Your assignment:
Among the records below, find each line that includes the string "FSGT" and copy it.

Source data:
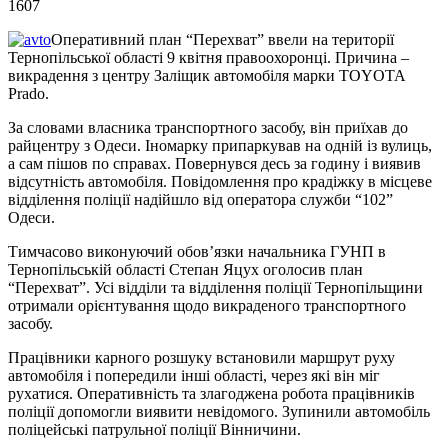
1607
Оперативний план “Перехват” ввели на території
Тернопільської області 9 квітня правоохоронці. Причина –
викрадення з центру Заліщик автомобіля марки TOYOTA
Prado.
За словами власника транспортного засобу, він приїхав до
райцентру з Одеси. Іномарку припаркував на одній із вулиць,
а сам пішов по справах. Повернувся десь за годину і виявив
відсутність автомобіля. Повідомлення про крадіжку в місцеве
відділення поліції надійшло від оператора служби “102”
Одеси.
Тимчасово виконуючий обов’язки начальника ГУНП в
Тернопільській області Степан Яцух оголосив план
“Перехват”. Усі відділи та відділення поліції Тернопільщини
отримали орієнтування щодо викраденого транспортного
засобу.
Працівники карного розшуку встановили маршрут руху
автомобіля і попередили інші області, через які він міг
рухатися. Оперативність та злагоджена робота працівників
поліції допомогли виявити невідомого. Зупинили автомобіль
поліцейські патрульної поліції Вінничини.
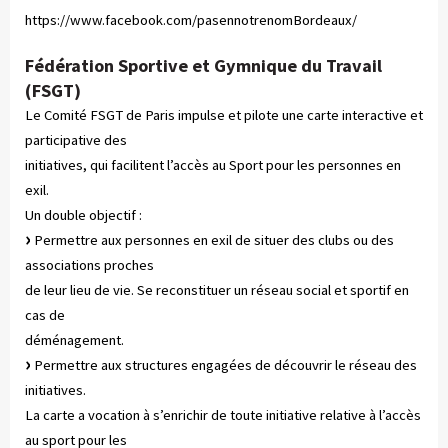
https://www.facebook.com/pasennotrenomBordeaux/
Fédération Sportive et Gymnique du Travail
(FSGT)
Le Comité FSGT de Paris impulse et pilote une carte interactive et
participative des
initiatives, qui facilitent l’accès au Sport pour les personnes en
exil.
Un double objectif :
Permettre aux personnes en exil de situer des clubs ou des
associations proches
de leur lieu de vie. Se reconstituer un réseau social et sportif en
cas de
déménagement.
Permettre aux structures engagées de découvrir le réseau des
initiatives.
La carte a vocation à s’enrichir de toute initiative relative à l’accès
au sport pour les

Result:
(FSGT)
Le Comité FSGT de Paris impulse et pilote une carte interactive et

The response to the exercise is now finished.